Le tracé vosgien ne pardonne pas. Avec un segment VTT composé de single tracks ultra-techniques et de rampes qui obligent à se tordre sur le cintre, les prévisions de pluies intermittentes menacent de transformer les passages de racines en véritables patinoires. Ici, avoir des watts ne suffit pas ; il faut une précision chirurgicale pour ne pas aller au tapis dans les descentes vers la transition.

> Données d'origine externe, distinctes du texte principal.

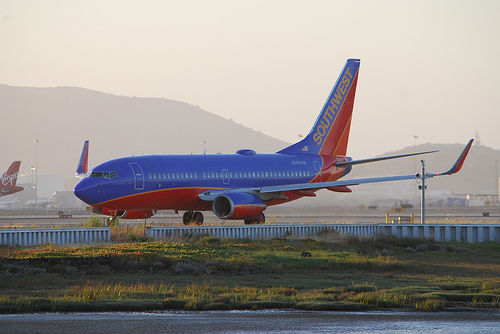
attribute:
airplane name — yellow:
[311, 63, 357, 147]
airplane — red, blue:
[71, 57, 484, 235]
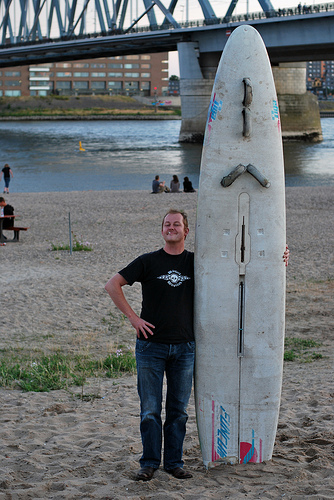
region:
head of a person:
[151, 195, 195, 251]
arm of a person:
[104, 264, 159, 336]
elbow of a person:
[101, 278, 124, 298]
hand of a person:
[134, 306, 159, 340]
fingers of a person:
[135, 306, 165, 343]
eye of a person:
[163, 216, 171, 229]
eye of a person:
[171, 215, 190, 230]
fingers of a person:
[281, 243, 300, 274]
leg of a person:
[114, 353, 176, 457]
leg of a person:
[156, 365, 216, 459]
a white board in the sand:
[193, 22, 286, 468]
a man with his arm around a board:
[102, 208, 289, 479]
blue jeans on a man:
[135, 336, 195, 464]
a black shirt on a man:
[119, 247, 197, 339]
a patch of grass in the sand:
[49, 241, 92, 254]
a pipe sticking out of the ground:
[66, 211, 74, 253]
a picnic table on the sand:
[0, 214, 29, 244]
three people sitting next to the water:
[148, 169, 198, 192]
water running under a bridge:
[0, 112, 333, 195]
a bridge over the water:
[0, 0, 333, 59]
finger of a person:
[137, 327, 157, 338]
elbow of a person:
[93, 278, 113, 293]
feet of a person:
[137, 454, 164, 487]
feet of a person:
[169, 454, 203, 489]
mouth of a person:
[165, 225, 183, 239]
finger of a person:
[266, 239, 298, 275]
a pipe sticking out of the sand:
[65, 209, 79, 255]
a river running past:
[1, 115, 333, 187]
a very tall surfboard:
[188, 22, 324, 468]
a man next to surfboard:
[63, 188, 259, 497]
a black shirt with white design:
[114, 235, 214, 346]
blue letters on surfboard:
[200, 377, 259, 470]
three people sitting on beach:
[127, 162, 209, 215]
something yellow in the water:
[73, 124, 111, 166]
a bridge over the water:
[7, 2, 332, 54]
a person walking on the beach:
[3, 157, 20, 200]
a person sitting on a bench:
[1, 195, 30, 246]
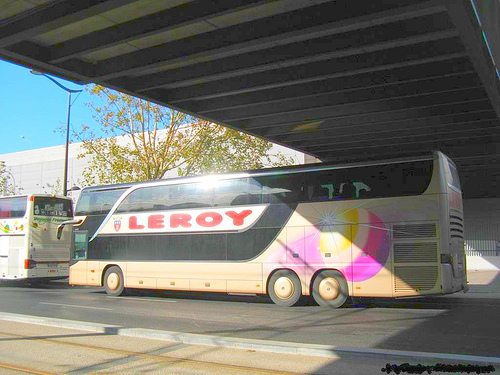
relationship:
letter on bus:
[141, 211, 166, 231] [68, 150, 470, 309]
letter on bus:
[170, 213, 193, 228] [68, 150, 470, 309]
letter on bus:
[166, 208, 193, 231] [68, 150, 470, 309]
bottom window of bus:
[125, 236, 155, 261] [68, 150, 470, 309]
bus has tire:
[68, 150, 470, 309] [311, 267, 352, 305]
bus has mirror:
[68, 150, 470, 309] [56, 223, 65, 240]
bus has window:
[68, 150, 470, 309] [384, 163, 449, 200]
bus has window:
[68, 150, 470, 309] [306, 167, 344, 190]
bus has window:
[68, 150, 470, 309] [214, 175, 256, 199]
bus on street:
[68, 150, 470, 309] [1, 280, 498, 358]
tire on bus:
[311, 267, 352, 308] [68, 150, 470, 309]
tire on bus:
[265, 268, 299, 309] [68, 150, 470, 309]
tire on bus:
[99, 264, 123, 296] [68, 150, 470, 309]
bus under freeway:
[68, 150, 470, 309] [5, 7, 495, 147]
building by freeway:
[13, 124, 219, 181] [4, 251, 498, 364]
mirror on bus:
[56, 220, 65, 240] [68, 150, 470, 309]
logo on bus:
[129, 209, 253, 229] [68, 150, 470, 309]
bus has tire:
[68, 150, 470, 309] [101, 264, 124, 296]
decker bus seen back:
[1, 193, 72, 285] [30, 195, 74, 279]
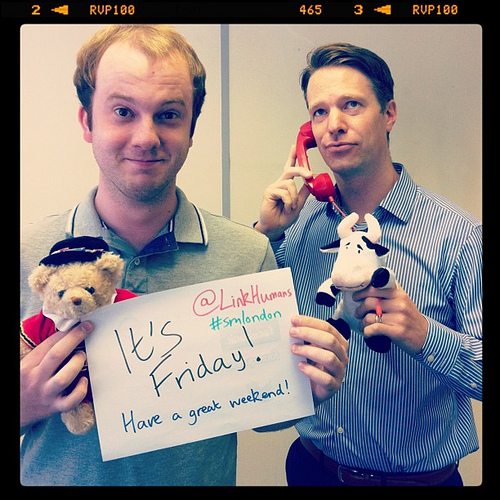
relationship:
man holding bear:
[16, 24, 350, 489] [20, 236, 138, 436]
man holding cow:
[252, 44, 484, 490] [316, 211, 396, 351]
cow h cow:
[316, 211, 396, 351] [313, 206, 400, 358]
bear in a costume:
[20, 236, 138, 436] [20, 236, 141, 437]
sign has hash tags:
[82, 266, 316, 463] [207, 309, 283, 332]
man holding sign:
[16, 24, 350, 489] [82, 266, 316, 463]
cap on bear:
[38, 236, 110, 259] [20, 236, 138, 436]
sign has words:
[82, 266, 316, 463] [113, 286, 293, 434]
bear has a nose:
[20, 236, 138, 436] [70, 298, 82, 307]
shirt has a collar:
[254, 162, 483, 474] [326, 163, 419, 225]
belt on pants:
[298, 434, 456, 483] [286, 433, 465, 486]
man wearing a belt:
[252, 44, 484, 490] [298, 434, 456, 483]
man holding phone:
[252, 44, 484, 490] [297, 120, 384, 323]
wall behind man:
[20, 24, 482, 488] [16, 24, 350, 489]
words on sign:
[113, 286, 293, 434] [82, 266, 316, 463]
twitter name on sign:
[193, 285, 294, 317] [82, 266, 316, 463]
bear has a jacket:
[20, 236, 138, 436] [21, 289, 139, 402]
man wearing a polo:
[16, 24, 350, 489] [20, 185, 280, 487]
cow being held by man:
[316, 211, 396, 351] [252, 44, 484, 490]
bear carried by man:
[20, 236, 138, 436] [16, 24, 350, 489]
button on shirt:
[426, 354, 435, 364] [254, 162, 483, 474]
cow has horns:
[316, 211, 396, 351] [337, 213, 382, 243]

Le dénivelé positif et le terrain casse-pattes de la course à pied, avec ses relances incessantes, finiront de crucifier ceux qui sortiront émoussés du secteur cycliste.
Mais le festival de boue débute dès samedi. Le XTERRA France - Découverte ouvrira le bal au format Sprint, servant de baromètre pour mesurer la dureté d'un circuit qui semble cette année plus fermé et technique que jamais. Pas de trêve ni de drafting possible sur des sentiers où doubler est un art et où l'erreur se paie en minutes précieuses. Les spécialistes de l'explosivité auront leur mot à dire sur les 25,5 kilomètres de l'épreuve individuelle, où la gestion de l'acide lactique dès la première bosse déterminera qui survivra au mur final.
Attention à la fringale dans le dernier tiers du triathlon olympique dominical. Les chroniques des années précédentes nous rappellent qu'à Xonrupt, le véritable ennemi n'est pas le chrono, mais l'humidité qui colle aux poumons au cœur de la forêt. Avec une start list regroupant le gratin international en quête des 58 slots pour le Mondial, la tension sera électrique sur la ligne de départ. Les Forissier partent favoris, mais la boue des Vosges réserve toujours une surprise à ceux qui se croient maîtres de la montagne.